The Productivity Dashboard provides a comprehensive overview of your organizations performance, giving you key insights into efficiency, resource utilization, and operational health. This dashboard helps you track progress, identify bottlenecks, and make data-driven decisions to optimize your machine learning workflows. The data is displayed for the last 30 days by default, but you can use the date range selector to view data for different periods.
Date Range Selection
Use the date range selector on the top-right of the dashboard to view the data of a custom period.
Top-Level Metrics
The top row of the dashboard displays four critical metrics:
Time to Value (TTV)
This metric shows the average number of days it takes for a project to go from initial kickoff to the first completed job and an approved model version. A lower TTV indicates faster development cycles. The trend indicator shows how the TTV has changed during the selected period. Learn more about using models in Valohai.
Job Reuse Savings
This section shows the financial and time benefits of reusing matching configuration nodes from past executions. Trend indicators show how both cost and time savings have changed during the selected period. Learn more about reusing nodes in Valohai.
- Cost Savings: The total amount of money saved by reusing jobs instead of running new ones.
- Time Savings: The total amount of time saved by reusing jobs.
Automated Pipeline Success Rate
This metric shows the percentage of automated pipelines that completed successfully.
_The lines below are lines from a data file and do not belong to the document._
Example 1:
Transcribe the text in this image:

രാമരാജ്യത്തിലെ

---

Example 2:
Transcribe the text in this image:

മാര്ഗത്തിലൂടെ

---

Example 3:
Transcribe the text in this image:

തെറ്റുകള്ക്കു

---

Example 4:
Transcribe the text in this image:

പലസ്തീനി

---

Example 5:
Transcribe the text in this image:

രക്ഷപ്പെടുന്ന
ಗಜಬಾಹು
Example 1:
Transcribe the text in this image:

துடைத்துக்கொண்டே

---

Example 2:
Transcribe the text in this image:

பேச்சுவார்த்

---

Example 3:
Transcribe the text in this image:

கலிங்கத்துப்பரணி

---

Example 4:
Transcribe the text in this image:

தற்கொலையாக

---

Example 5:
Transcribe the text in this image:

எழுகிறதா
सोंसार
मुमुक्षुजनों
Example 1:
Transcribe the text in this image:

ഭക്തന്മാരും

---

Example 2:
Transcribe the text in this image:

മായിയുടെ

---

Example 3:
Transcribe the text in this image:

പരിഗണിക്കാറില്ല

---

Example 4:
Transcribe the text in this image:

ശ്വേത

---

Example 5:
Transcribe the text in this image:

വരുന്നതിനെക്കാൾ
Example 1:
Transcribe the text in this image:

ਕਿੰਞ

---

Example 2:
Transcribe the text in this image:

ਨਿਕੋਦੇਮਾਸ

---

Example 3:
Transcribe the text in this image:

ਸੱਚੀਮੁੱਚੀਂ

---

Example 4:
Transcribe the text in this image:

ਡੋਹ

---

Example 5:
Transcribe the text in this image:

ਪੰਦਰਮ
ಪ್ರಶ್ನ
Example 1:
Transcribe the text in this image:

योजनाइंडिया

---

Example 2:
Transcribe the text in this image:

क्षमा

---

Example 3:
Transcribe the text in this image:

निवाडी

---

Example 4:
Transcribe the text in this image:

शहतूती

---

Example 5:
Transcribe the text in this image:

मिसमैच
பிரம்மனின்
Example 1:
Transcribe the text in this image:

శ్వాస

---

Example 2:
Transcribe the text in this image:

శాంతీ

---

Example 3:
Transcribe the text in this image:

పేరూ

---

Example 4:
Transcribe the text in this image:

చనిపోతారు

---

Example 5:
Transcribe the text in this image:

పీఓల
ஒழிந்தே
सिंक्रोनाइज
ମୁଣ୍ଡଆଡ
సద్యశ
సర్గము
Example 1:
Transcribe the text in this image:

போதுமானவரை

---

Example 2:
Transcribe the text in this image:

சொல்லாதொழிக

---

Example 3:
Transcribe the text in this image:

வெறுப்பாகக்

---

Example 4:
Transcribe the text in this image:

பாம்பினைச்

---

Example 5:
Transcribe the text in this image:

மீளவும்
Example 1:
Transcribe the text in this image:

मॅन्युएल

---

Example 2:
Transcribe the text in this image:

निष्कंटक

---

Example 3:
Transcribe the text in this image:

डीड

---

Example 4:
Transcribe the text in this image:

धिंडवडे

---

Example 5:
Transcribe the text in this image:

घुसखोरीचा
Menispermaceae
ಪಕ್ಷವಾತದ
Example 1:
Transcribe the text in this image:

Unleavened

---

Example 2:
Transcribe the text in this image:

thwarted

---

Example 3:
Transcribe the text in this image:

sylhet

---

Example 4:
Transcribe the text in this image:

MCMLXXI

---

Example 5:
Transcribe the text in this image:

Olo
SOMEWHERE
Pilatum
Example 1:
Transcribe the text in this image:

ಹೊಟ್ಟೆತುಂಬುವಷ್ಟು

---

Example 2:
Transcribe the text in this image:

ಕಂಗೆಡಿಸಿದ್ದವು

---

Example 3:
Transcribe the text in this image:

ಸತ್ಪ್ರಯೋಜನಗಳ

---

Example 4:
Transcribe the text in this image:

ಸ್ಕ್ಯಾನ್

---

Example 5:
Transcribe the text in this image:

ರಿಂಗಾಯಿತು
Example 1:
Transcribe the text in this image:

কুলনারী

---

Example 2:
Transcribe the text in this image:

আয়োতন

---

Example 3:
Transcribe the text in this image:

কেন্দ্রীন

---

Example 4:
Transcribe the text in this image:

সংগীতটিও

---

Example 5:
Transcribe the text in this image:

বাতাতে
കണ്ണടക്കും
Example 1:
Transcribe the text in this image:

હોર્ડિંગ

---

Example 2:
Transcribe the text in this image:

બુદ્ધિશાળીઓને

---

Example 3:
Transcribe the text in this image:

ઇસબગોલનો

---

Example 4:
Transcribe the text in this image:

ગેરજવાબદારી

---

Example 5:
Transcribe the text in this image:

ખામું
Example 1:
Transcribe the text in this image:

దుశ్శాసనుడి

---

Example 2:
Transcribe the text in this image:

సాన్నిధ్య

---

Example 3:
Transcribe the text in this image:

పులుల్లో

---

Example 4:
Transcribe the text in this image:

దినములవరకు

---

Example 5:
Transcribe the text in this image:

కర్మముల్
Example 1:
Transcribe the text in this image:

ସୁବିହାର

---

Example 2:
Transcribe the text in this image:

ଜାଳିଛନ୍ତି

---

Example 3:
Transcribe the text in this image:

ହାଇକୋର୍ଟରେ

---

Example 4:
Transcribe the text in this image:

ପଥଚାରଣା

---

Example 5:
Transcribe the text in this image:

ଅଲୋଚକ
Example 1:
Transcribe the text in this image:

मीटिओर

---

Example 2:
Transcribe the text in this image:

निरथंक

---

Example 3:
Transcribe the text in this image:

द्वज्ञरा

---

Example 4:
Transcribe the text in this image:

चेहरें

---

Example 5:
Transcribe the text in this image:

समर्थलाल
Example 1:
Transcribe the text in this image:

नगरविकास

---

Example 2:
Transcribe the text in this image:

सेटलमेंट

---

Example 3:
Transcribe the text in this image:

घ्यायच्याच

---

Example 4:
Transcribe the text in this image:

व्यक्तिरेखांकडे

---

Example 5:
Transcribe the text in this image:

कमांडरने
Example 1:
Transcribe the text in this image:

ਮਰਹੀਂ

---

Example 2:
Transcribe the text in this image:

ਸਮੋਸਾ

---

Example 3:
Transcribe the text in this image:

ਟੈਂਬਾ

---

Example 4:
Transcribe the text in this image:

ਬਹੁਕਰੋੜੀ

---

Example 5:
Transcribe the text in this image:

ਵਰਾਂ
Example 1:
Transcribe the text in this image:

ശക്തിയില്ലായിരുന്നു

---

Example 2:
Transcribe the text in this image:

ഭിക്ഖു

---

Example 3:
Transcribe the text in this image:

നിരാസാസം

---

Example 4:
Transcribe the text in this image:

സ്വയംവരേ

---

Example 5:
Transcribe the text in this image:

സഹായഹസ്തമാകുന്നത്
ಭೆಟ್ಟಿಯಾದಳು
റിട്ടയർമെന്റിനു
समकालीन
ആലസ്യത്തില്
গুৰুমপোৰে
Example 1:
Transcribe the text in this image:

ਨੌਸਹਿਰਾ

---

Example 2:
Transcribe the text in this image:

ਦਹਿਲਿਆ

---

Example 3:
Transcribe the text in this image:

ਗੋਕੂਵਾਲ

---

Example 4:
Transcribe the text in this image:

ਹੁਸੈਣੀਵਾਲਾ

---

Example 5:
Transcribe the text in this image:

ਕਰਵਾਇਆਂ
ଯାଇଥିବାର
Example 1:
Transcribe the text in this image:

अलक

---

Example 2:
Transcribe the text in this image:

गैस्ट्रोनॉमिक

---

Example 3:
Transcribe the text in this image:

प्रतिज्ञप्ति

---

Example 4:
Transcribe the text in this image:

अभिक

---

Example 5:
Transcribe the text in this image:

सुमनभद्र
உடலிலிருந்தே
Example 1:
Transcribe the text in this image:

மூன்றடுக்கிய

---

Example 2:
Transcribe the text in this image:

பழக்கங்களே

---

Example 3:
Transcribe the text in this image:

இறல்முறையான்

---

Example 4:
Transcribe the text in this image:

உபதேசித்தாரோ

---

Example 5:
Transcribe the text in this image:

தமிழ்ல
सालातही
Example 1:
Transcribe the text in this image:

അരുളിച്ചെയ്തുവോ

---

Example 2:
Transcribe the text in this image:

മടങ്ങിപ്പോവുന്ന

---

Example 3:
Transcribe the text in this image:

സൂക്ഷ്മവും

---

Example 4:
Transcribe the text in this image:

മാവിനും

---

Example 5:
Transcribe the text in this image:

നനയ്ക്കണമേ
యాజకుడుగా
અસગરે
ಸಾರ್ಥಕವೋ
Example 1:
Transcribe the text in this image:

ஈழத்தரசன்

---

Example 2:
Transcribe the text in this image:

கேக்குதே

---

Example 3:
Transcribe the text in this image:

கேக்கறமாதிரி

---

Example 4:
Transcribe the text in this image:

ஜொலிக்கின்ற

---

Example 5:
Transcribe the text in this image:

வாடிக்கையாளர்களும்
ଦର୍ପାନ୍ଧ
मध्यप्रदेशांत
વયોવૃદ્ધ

Automated pipelines are those that are triggered via scheduled task or webhook. A higher success rate indicates greater operational reliability. The trend indicator shows how the success rate has changed during the selected period.
Detailed Statistics
Below the key metrics, you’ll find more detailed statistics grouped into several sections:
Project Cost Breakdown
This chart shows the total compute cost associated with the five most expensive projects. Projects are listed in descending order of cost, allowing you to quickly identify the most expensive project. This helps you understand where your resources are being allocated and identify potential areas for cost optimization.
Avg. GPU Utilization
This section provides insights into GPU utilization.
- Gauge: Shows the average GPU utilization across all jobs. Higher utilization generally indicates better resource efficiency.
- Counter: Displays the number of GPU utilization alerts triggered during the selected period. A high number of alerts might indicate underutilized resources or potential bottlenecks.
Total Run Jobs
This chart displays the total number of jobs run for the five largest projects, providing a clear view of workload distribution.
Job Reuse Rate
This chart shows the percentage of jobs that were reused for the five largest projects. A higher reuse rate indicates greater efficiency, as it reduces the need to run new jobs for repeated tasks.
Peak Waiting Time (per environment)
This chart shows the maximum time a job spent waiting in the queue before starting, broken down by five slowest environments. This helps identify potential bottlenecks in specific environments. Shorter wait times indicate more responsive infrastructure.
Pipeline Status Overview
This chart provides a breakdown of the status of all pipelines run during the selected period. It shows the percentage of pipelines that were:
- Completed: Successfully finished.
- Stopped: Manually stopped by a user.
- Error: Encountered an error and failed to complete.
The total number of pipelines run for each status is also displayed next to its percentage.
Most used datasets
This chart displays five most used datasets in your projects. This helps you identify the most valuable and critical datasets.
Data Provenance Tracking
This chart shows the percentage of datasets for which data lineage is being tracked. Tracked data is files being used by executions as inputs or outputs, while untracked data is loose files that are not being used in executions.
- Tracked: Datasets with complete data lineage information.
- Untracked: Datasets without complete data lineage information.
Higher tracking coverage is crucial for data governance and reproducibility.
Model Reproducibility
This chart shows the percentage of models that are fully reproducible, meaning they can be recreated from their original code, data, and environment. Models that are imported and trained outside of Valohai are not considered reproducible. A high reproducibility rate is essential for ensuring the reliability and auditability of your models.